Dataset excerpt
# # # # #

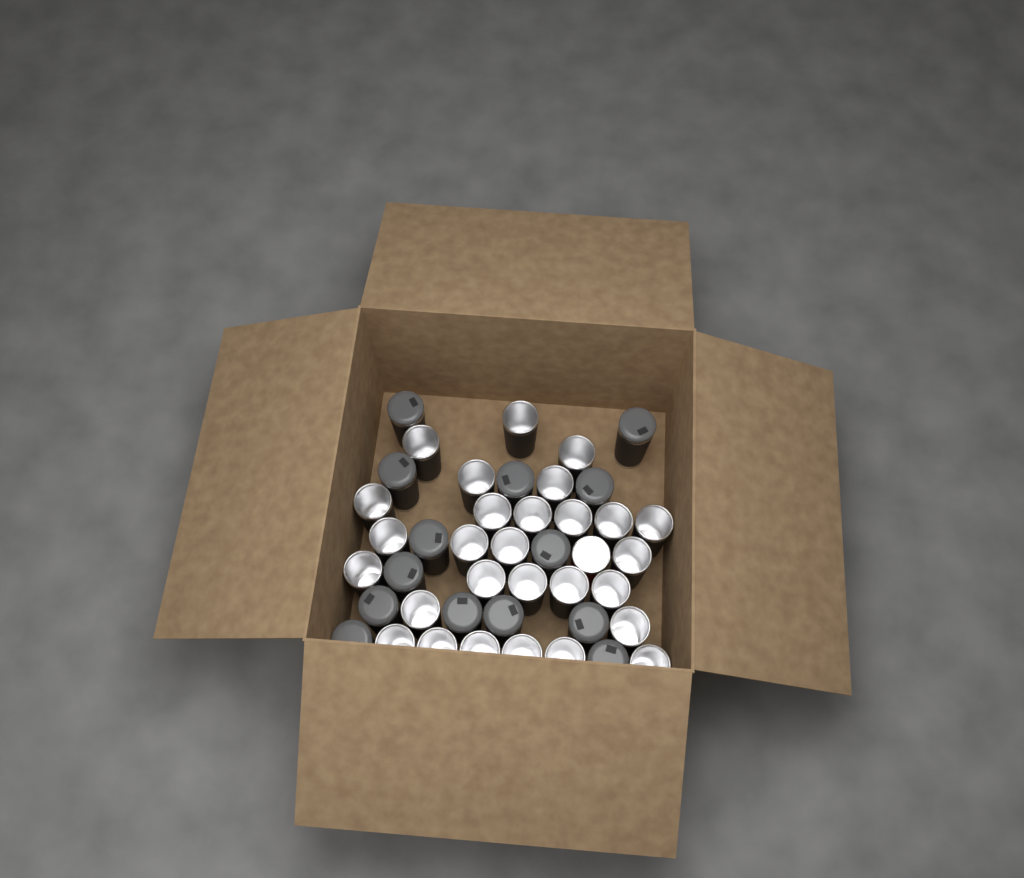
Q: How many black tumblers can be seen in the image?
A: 42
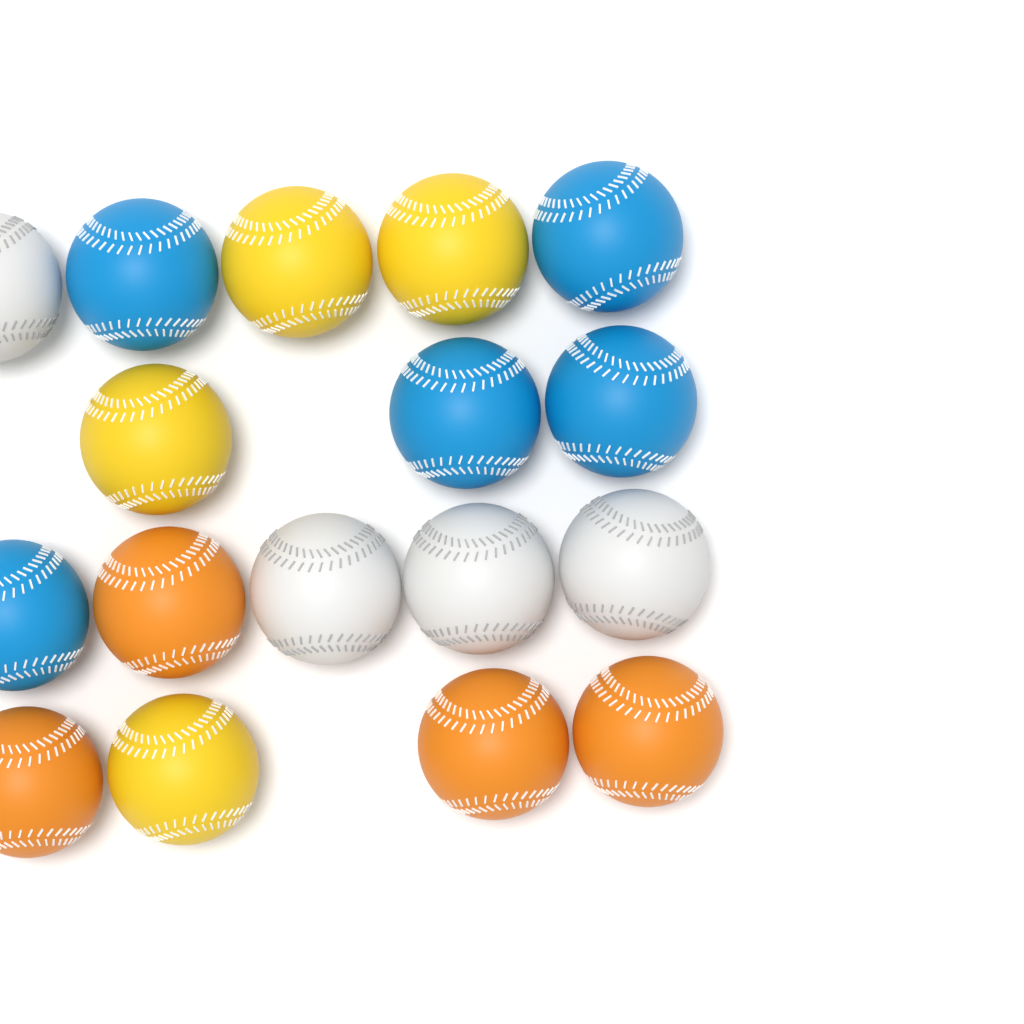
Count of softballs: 17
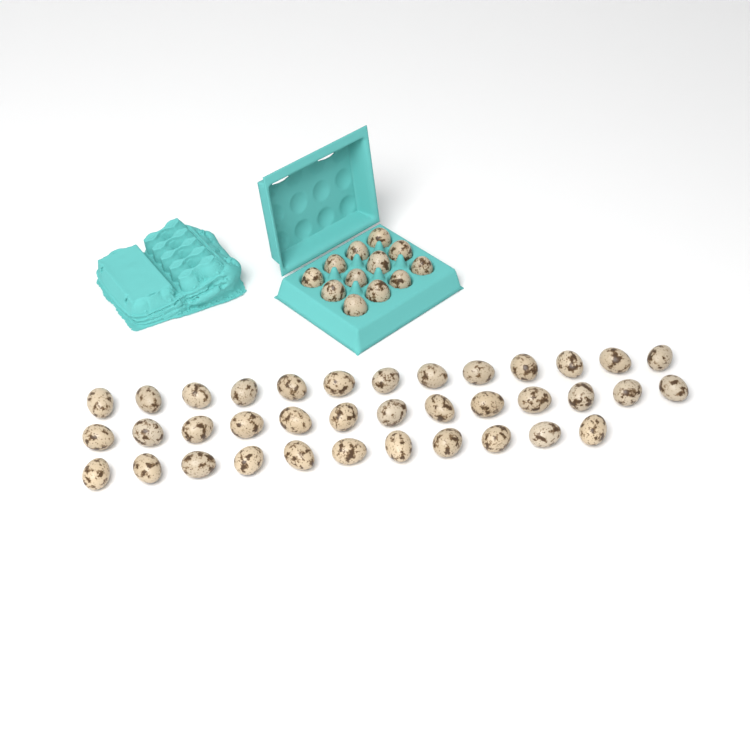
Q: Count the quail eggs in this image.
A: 49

# # # # #

→ **What you have to do**
Render each line of the rows above as a JSON list of strings, one string per line, with blank lines omitted. Leave the pictures out.

→ **Answer for the task**
[
  "Q: How many black tumblers can be seen in the image?",
  "A: 42",
  "Count of softballs: 17",
  "Q: Count the quail eggs in this image.",
  "A: 49"
]